I remember March 19, 2003, the day the Iraq war started. As one of the correspondents in the NBC team heading into Iraq from Jordan, we were perched on the border and waiting for a secure enough opening to begin the race along Highway 10 to Baghdad. Once there, a few days later, we watched in those early weeks as looting and chaos battered the Saddam-less city while the U.S. occupation began to take shape. We drove around freely, worried mostly about avoiding the crossfire generated by the bandits and looters who all seemed armed and eager to shoot; there were stories everywhere.
Now, with the war about to begin its fifth year, those early days and weeks might as well have happened in a different country, so profoundly have the internal dynamics of Iraq and the war changed. NBC News continues to get great reporting from Richard Engel and our other colleagues who have either been embedded with U.S. military units or have risked venturing away from our workspace to find and report stories. One recent example, Robert Bazell, with his gripping reports on emergency medical treatment in the war zone.
But it's also true that our ability to report is frequently restricted by security concerns that are literally issues of life and death. Within those restrictions, often the best we can do is to look at the tape or other material from other news agencies or Web sites and incorporate that material in the body of our own reports. I know. I've been back to Iraq for two reporting tours since that first long assignment at the war's beginning.

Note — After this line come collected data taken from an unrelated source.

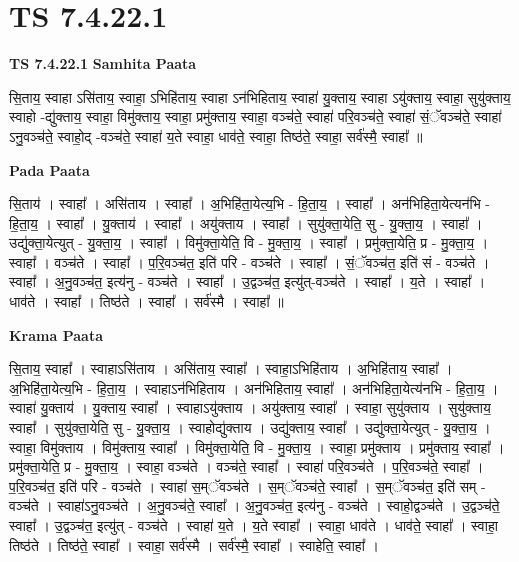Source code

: \documentclass[17pt]{extarticle}
\begin{document}
\section{ TS 7.4.22.1 }

\textbf{TS 7.4.22.1 } \newline
\textbf{Samhita Paata} \newline

सि॒ताय॒ स्वाहा ऽसि॑ताय॒ स्वाहा॒ ऽभिहि॑ताय॒ स्वाहा ऽन॑भिहिताय॒ स्वाहा॑ यु॒क्ताय॒ स्वाहा ऽयु॑क्ताय॒ स्वाहा॒ सुयु॑क्ताय॒ स्वाहो -द्यु॑क्ताय॒ स्वाहा॒ विमु॑क्ताय॒ स्वाहा॒ प्रमु॑क्ताय॒ स्वाहा॒ वञ्च॑ते॒ स्वाहा॑ परि॒वञ्च॑ते॒ स्वाहा॑ सं॒ॅवञ्च॑ते॒ स्वाहा॑ ऽनु॒वञ्च॑ते॒ स्वाहो॒द् -वञ्च॑ते॒ स्वाहा॑ य॒ते स्वाहा॒ धाव॑ते॒ स्वाहा॒ तिष्ठ॑ते॒ स्वाहा॒ सर्व॑स्मै॒ स्वाहा᳚ ॥ \newline

\textbf{Pada Paata} \newline

सि॒ताय॑ । स्वाहा᳚ । असि॑ताय । स्वाहा᳚ । अ॒भिहि॑ता॒येत्य॒भि - हि॒ता॒य॒ । स्वाहा᳚ । अन॑भिहिता॒येत्यन॑भि - हि॒ता॒य॒ । स्वाहा᳚ । यु॒क्ताय॑ । स्वाहा᳚ । अयु॑क्ताय । स्वाहा᳚ । सुयु॑क्ता॒येति॒ सु - यु॒क्ता॒य॒ । स्वाहा᳚ । उद्यु॑क्ता॒येत्युत् - यु॒क्ता॒य॒ । स्वाहा᳚ । विमु॑क्ता॒येति॒ वि - मु॒क्ता॒य॒ । स्वाहा᳚ । प्रमु॑क्ता॒येति॒ प्र - मु॒क्ता॒य॒ । स्वाहा᳚ । वञ्च॑ते । स्वाहा᳚ । प॒रि॒वञ्च॑त॒ इति॑ परि - वञ्च॑ते । स्वाहा᳚ । सं॒ॅवञ्च॑त॒ इति॑ सं - वञ्च॑ते । स्वाहा᳚ । अ॒नु॒वञ्च॑त॒ इत्य॑नु - वञ्च॑ते । स्वाहा᳚ । उ॒द्वञ्च॑त॒ इत्यु॑त्-वञ्च॑ते । स्वाहा᳚ । य॒ते । स्वाहा᳚ । धाव॑ते । स्वाहा᳚ । तिष्ठ॑ते । स्वाहा᳚ । सर्व॑स्मै । स्वाहा᳚ ॥  \newline


\textbf{Krama Paata} \newline

सि॒ताय॒ स्वाहा᳚ । स्वाहाऽसि॑ताय । असि॑ताय॒ स्वाहा᳚ । स्वाहा॒ऽभिहि॑ताय । अ॒भिहि॑ताय॒ स्वाहा᳚ । अ॒भिहि॑ता॒येत्य॒भि - हि॒ता॒य॒ । स्वाहाऽन॑भिहिताय । अन॑भिहिताय॒ स्वाहा᳚ । अन॑भिहिता॒येत्य॑नभि - हि॒ता॒य॒ । स्वाहा॑ यु॒क्ताय॑ । यु॒क्ताय॒ स्वाहा᳚ । स्वाहाऽयु॑क्ताय । अयु॑क्ताय॒ स्वाहा᳚ । स्वाहा॒ सुयु॑क्ताय । सुयु॑क्ताय॒ स्वाहा᳚ । सुयु॑क्ता॒येति॒ सु - यु॒क्ता॒य॒ । स्वाहोद्यु॑क्ताय । उद्यु॑क्ताय॒ स्वाहा᳚ । उद्यु॑क्ता॒येत्युत् - यु॒क्ता॒य॒ । स्वाहा॒ विमु॑क्ताय । विमु॑क्ताय॒ स्वाहा᳚ । विमु॑क्ता॒येति॒ वि - मु॒क्ता॒य॒ । स्वाहा॒ प्रमु॑क्ताय । प्रमु॑क्ताय॒ स्वाहा᳚ । प्रमु॑क्ता॒येति॒ प्र - मु॒क्ता॒य॒ । स्वाहा॒ वञ्च॑ते । वञ्च॑ते॒ स्वाहा᳚ । स्वाहा॑ परि॒वञ्च॑ते । प॒रि॒वञ्च॑ते॒ स्वाहा᳚ । प॒रि॒वञ्च॑त॒ इति॑ परि - वञ्च॑ते । स्वाहा॑ स॒म्ॅवञ्च॑ते । स॒म्ॅवञ्च॑ते॒ स्वाहा᳚ । स॒म्ॅवञ्च॑त॒ इति॑ सम् - वञ्च॑ते । स्वाहा॑ऽनु॒वञ्च॑ते । अ॒नु॒वञ्च॑ते॒ स्वाहा᳚ । अ॒नु॒वञ्च॑त॒ इत्य॑नु - वञ्च॑ते । स्वाहो॒द्वञ्च॑ते । उ॒द्वञ्च॑ते॒ स्वाहा᳚ । उ॒द्वञ्च॑त॒ इत्यु॑त् - वञ्च॑ते । स्वाहा॑ य॒ते । य॒ते स्वाहा᳚ । स्वाहा॒ धाव॑ते । धाव॑ते॒ स्वाहा᳚ । स्वाहा॒ तिष्ठ॑ते । तिष्ठ॑ते॒ स्वाहा᳚ । स्वाहा॒ सर्व॑स्मै । सर्व॑स्मै॒ स्वाहा᳚ । स्वाहेति॒ स्वाहा᳚ । \newline
\end{document}
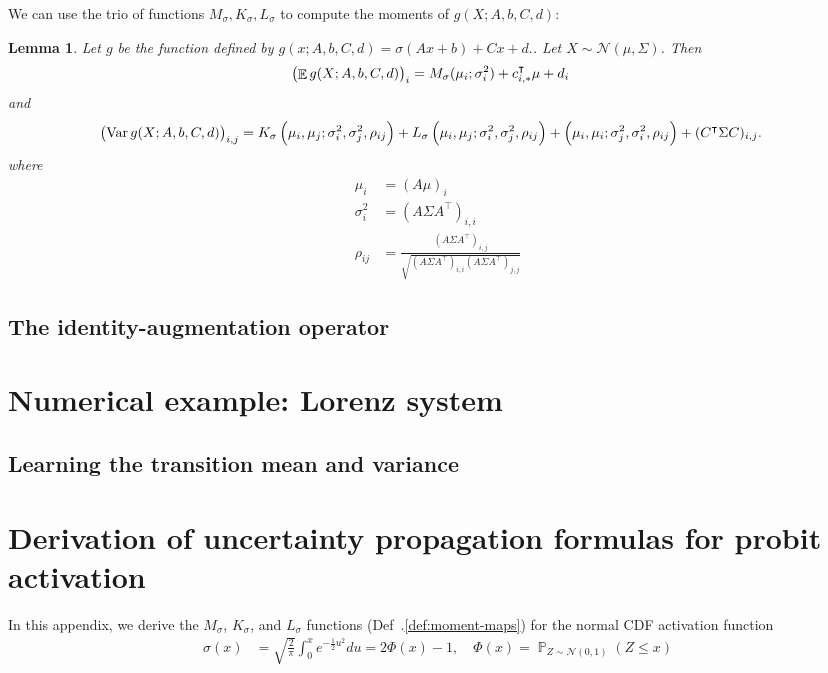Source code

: \documentclass[oneside, article]{memoir}
\newtheorem{lemma}{Lemma}
\DeclareMathOperator{\expect}{\mathbb{E}}
\DeclareMathOperator{\probability}{\mathbb{P}}
\DeclareMathOperator{\Var}{\operatorname{Var}}
\begin{document}
We can use the trio of functions \(M_\sigma, K_\sigma, L_\sigma\) to
compute the moments of \(g(X; A, b, C, d)\):
\begin{lemma}
  Let \(g\) be the function defined by \(g(x; A, b, C, d) = \sigma(A
  x+ b) + C x + d.\).
  Let \(X \sim \mathcal N(\mu, \Sigma)\).
  Then
  \begin{align*}
    \del{\expect g(X; A, b, C, d)}_i &= M_\sigma(\mu_i; \sigma_i^2) +
    c_{i, *}^\intercal \mu + d_i
  \end{align*}
  and
  \begin{align*}
    \del{\Var g(X; A, b, C, d)}_{i, j}
    &= K_\sigma\del{
      \mu_i, \mu_j; \sigma_i^2, \sigma_j^2, \rho_{ij}
    }
    + L_\sigma\del{
      \mu_i, \mu_j; \sigma_i^2, \sigma_j^2, \rho_{ij}
    }
    + \del{
      \mu_i, \mu_i; \sigma_j^2, \sigma_i^2, \rho_{ij}
    }
    + (C^\intercal \Sigma C)_{i, j}.
  \end{align*}
  where
  \begin{align*}
    \mu_i &= (A\mu)_i
    \\
    \sigma_i^2 &= (A\Sigma A^\intercal)_{i,i}
    \\
    \rho_{ij} &= \frac{(A\Sigma A^\intercal)_{i,j}}{\sqrt{(A\Sigma
    A^\intercal)_{i,i} (A\Sigma A^\intercal)_{j,j}}}
  \end{align*}
\end{lemma}

\section{The identity-augmentation operator}

\chapter{Numerical example: Lorenz system}
\section{Learning the transition mean and variance}

\appendix
\chapter{Derivation of uncertainty propagation formulas for probit activation}
In this appendix, we derive the \(M_\sigma\), \(K_\sigma\), and
\(L_\sigma\) functions (Def~.\ref{def:moment-maps}) for the normal
CDF activation function
\begin{align}
  \sigma(x) &= \sqrt{\frac{2}{\pi}} \int_{0}^x e^{-\frac{1}{2} u^2}
  du = 2 \Phi(x) - 1, \quad \Phi(x) = \probability_{Z \sim \mathcal
  N(0, 1)}(Z \leq x)
  \label{eq:activation}
\end{align}
\end{document}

That’s why we’re hoping a new series of reports we’re kicking off tonight, called “On the Line,” will find a different way to report the war. A troop increase is underway, what the administration calls a “surge.” Our thought: To let a few soldiers who are part of the troop increase, perhaps a rookie or two being deployed for the first time, along with a couple of Iraq war veterans, serve as key voices to tell the story of the war at this juncture from the time they get their orders, and train and ship out, to the time they arrive in country and begin their mission. In some of my previous war-related reports I’ve called it a “friends and family war,” meaning that only the friends and families of those who serve really have to care about the war and share the sense of risk and sacrifice. Our feeling is that if our viewers come to care about these particular soldiers, and as their stories evolve over time, they’ll seek to understand more about the war and the nuances of a country in tumult. "On the Line" hopes to go beyond the casualty counts and repetitive images of car bombs and street battles.
From the outside looking in, Iraq seems as confused as it is unmistakably violent, its explosive alliances and enmities and probable outcomes open to such divergent interpretations. The soldiers featured in our reports will be entering the fog of that war with their own individual motivations and sense of mission -- and what they hear, learn, think, believe and disbelieve, who they meet, whom they fight and fear -- we'll learn from their voices. Voices we've come to know. Voices you'll want to keep listening to. They're the voices of those who are "On the Line" and our plan is to be there with them, at a time when the policies, tactics and strategies of the war itself are also on the line. We have no agenda, no intent to cheerlead the war or embolden its critics. Our goal is to just watch and listen, and to let our viewers and readers do the same.
Photo caption: Mike, left, and producer John Zito, middle, talk to 3rd Infantry Division soldiers during their training at Ft. Irwin.